My next dish is Cool Steamed Eggplant with a Garlicky Dressing (p. 60). I cube the eggplant as directed, but am confused by the instructions to pile it into "a bowl that will fit inside your steamer basket." I have a steamer basket, but why can't I just steam the eggplant directly in that? I do as I'm told anyway. While the eggplant is steaming, I combine soy sauce, vinegar, and sugar in a bowl, and chop garlic, ginger, and spring onion. This is a dish whose magic comes together in the final minutes. That's when I sprinkle the chopped ginger mix over the steamed eggplant and pour the oil I have heated in that wok on top of everything so it produces "a dramatic sizzle." (Dunlop really is a vivid writer.) The soy sauce is the finishing polish.
Everything works perfectly. The dish is amazing. The serving could have fed four, but I devour the whole thing, grateful my husband doesn't like eggplant. I prepare the same dish a week later for my best friend and she asks for the recipe. I don't understand what the point of the bowl in the basket is, and will try again in future versions to prepare it without the bowl (as is probably obvious, I like to make things as easy as possible when I'm cooking). But there will be future versions. This recipe is incentive to always have an eggplant on hand.
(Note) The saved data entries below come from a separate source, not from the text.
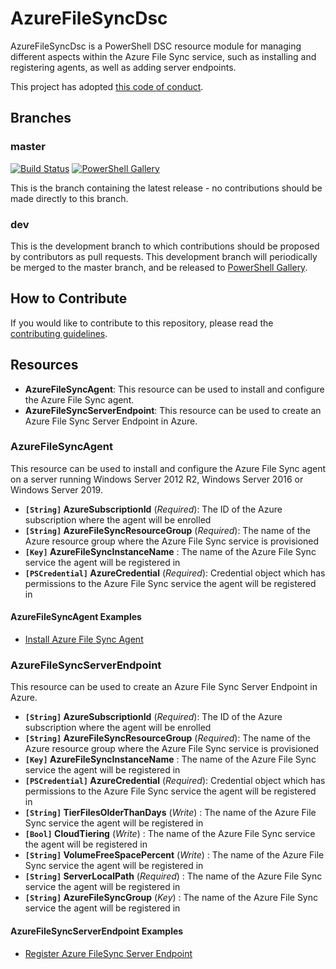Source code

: # AzureFileSyncDsc

AzureFileSyncDsc is a PowerShell DSC resource module for managing different aspects within the Azure File Sync service, such as installing and registering agents, as well as adding server endpoints.

This project has adopted [this code of conduct](CODE_OF_CONDUCT.md).

## Branches

### master

[![Build Status](https://dev.azure.com/janegilring/AzureFileSyncDsc/_apis/build/status/janegilring.AzureFileSyncDsc?branchName=master)](https://dev.azure.com/janegilring/AzureFileSyncDsc/_build/latest?definitionId=3?branchName=master)
[![PowerShell Gallery](https://img.shields.io/powershellgallery/v/AzureFileSyncDsc.svg)](https://www.powershellgallery.com/packages/AzureFileSyncDsc)

This is the branch containing the latest release -
no contributions should be made directly to this branch.

### dev

This is the development branch
to which contributions should be proposed by contributors as pull requests.
This development branch will periodically be merged to the master branch,
and be released to [PowerShell Gallery](https://www.powershellgallery.com/).

## How to Contribute

If you would like to contribute to this repository, please read the [contributing guidelines](https://github.com/janegilring/AzureFileSyncDsc/blob/master/CONTRIBUTING.md).

## Resources

- **AzureFileSyncAgent**: This resource can be used to install and configure the Azure File Sync agent.
- **AzureFileSyncServerEndpoint**: This resource can be used to create an Azure File Sync Server Endpoint in Azure.

### AzureFileSyncAgent

This resource can be used to install and configure the Azure File Sync agent on a server running Windows Server 2012 R2, Windows Server 2016 or Windows Server 2019.

- **`[String]` AzureSubscriptionId** (_Required_): The ID of the Azure subscription where the agent will be enrolled
- **`[String]` AzureFileSyncResourceGroup** (_Required_): The name of the Azure resource group where the Azure File Sync service is provisioned
- **`[Key]` AzureFileSyncInstanceName** : The name of the Azure File Sync service the agent will be registered in
- **`[PSCredential]` AzureCredential** (_Required_): Credential object which has permissions to the Azure File Sync service the agent will be registered in

#### AzureFileSyncAgent Examples

- [Install Azure File Sync Agent](https://github.com/janegilring/AzureFileSyncDsc/blob/master/Examples/Resources/AzureFileSyncAgent/1%20-%20AzureFileSyncAgent.ps1)

### AzureFileSyncServerEndpoint

This resource can be used to create an Azure File Sync Server Endpoint in Azure.

- **`[String]` AzureSubscriptionId** (_Required_): The ID of the Azure subscription where the agent will be enrolled
- **`[String]` AzureFileSyncResourceGroup** (_Required_): The name of the Azure resource group where the Azure File Sync service is provisioned
- **`[Key]` AzureFileSyncInstanceName** : The name of the Azure File Sync service the agent will be registered in
- **`[PSCredential]` AzureCredential** (_Required_): Credential object which has permissions to the Azure File Sync service the agent will be registered in
- **`[String]` TierFilesOlderThanDays** (_Write_) : The name of the Azure File Sync service the agent will be registered in
- **`[Bool]` CloudTiering** (_Write_) : The name of the Azure File Sync service the agent will be registered in
- **`[String]` VolumeFreeSpacePercent** (_Write_) : The name of the Azure File Sync service the agent will be registered in
- **`[String]` ServerLocalPath** (_Required_) : The name of the Azure File Sync service the agent will be registered in
- **`[String]` AzureFileSyncGroup** (_Key_) : The name of the Azure File Sync service the agent will be registered in

#### AzureFileSyncServerEndpoint Examples

- [Register Azure FileSync Server Endpoint](https://github.com/janegilring/AzureFileSyncDsc/blob/master/Examples/Resources/AzureFileSyncServerEndpoint/1%20-%20AzureFileSyncServerEndpoint.ps1)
Despite the vegetable mess, Land of Fish and Rice fares better than I would have expected. But the one I will turn to again and again and expect to splatter with butter in short order is Dorie's Cookies, which gets extra points for ease of use and humor. This is the book that delighted the senses more than Dunlop's, which more often delighted the mind. Then again, those Parmesan Galettes were a perfect ten of cooking, swaying the jury as no cool eggplant ever could.